Possibly a slightly different system then. Ours only gives you about a minute to alter obs, you cannot go back and do it, anyway it would still be seen on the system someone had altered it (not that, that would help at the time of course) we can look at 24 hours worth of obs on one screen with colour depicting the high NEWS.
Why are the systems not all set the same?

Yours is definitely much better. Ours can be striked at any time. And you cant see 24 hours just a list of all previous results taken but its not simple to find.

I also saw that a lot would go and do an obs round with a paper and a pen, then come back and enter them onto the electronic device after due to a shortage of them. If the HCA was doing 12 sets of obs, with all the usual interruptions, it can take well over an hour to do them all. Then adding them to the system. If that first patient was triggering, that initial hour for the pathway has already been missed by a large amount of time before they are even recorded.

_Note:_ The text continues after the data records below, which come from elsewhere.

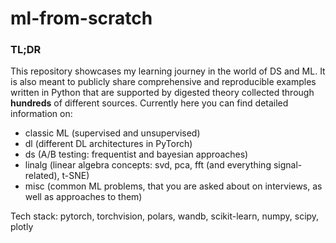 # ml-from-scratch
### **TL;DR**

This repository showcases my learning journey in the world of DS and ML. It is also meant to publicly share comprehensive and reproducible examples written in Python that are supported by digested theory collected through **hundreds** of different sources. Currently here you can find detailed information on: 
- classic ML (supervised and unsupervised)
- dl (different DL architectures in PyTorch)
- ds (A/B testing: frequentist and bayesian approaches)
- linalg (linear algebra concepts: svd, pca, fft (and everything signal-related), t-SNE)
- misc (common ML problems, that you are asked about on interviews, as well as approaches to them)

Tech stack: pytorch, torchvision, polars, wandb, scikit-learn, numpy, scipy, plotly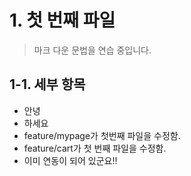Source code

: # 1. 첫 번째 파일
> 마크 다운 문법을 연습 중입니다.

## 1-1. 세부 항목
* 안녕
* 하세요
* feature/mypage가 첫번째 파일을 수정함. 
* feature/cart가 첫 번째 파일을 수정함.
* 이미 연동이 되어 있군요!!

This is part of the reason i wont work on wards ever again and prefer the ED and hope to one day go into community care. Ward level care and staffing terrifies me.

Allthecatseverywhereallatonce · 09/09/2023 09:59

confusedagainn · 09/09/2023 09:44

Yours is definitely much better. Ours can be striked at any time. And you cant see 24 hours just a list of all previous results taken but its not simple to find.

I also saw that a lot would go and do an obs round with a paper and a pen, then come back and enter them onto the electronic device after due to a shortage of them. If the HCA was doing 12 sets of obs, with all the usual interruptions, it can take well over an hour to do them all. Then adding them to the system. If that first patient was triggering, that initial hour for the pathway has already been missed by a large amount of time before they are even recorded.

This is part of the reason i wont work on wards ever again and prefer the ED and hope to one day go into community care. Ward level care and staffing terrifies me.

I am a surgical/ medical ward nurse. It is the staffing but it never really gets flagged often, incidents are put down to nursing lapses rather than looking at the organisational factors.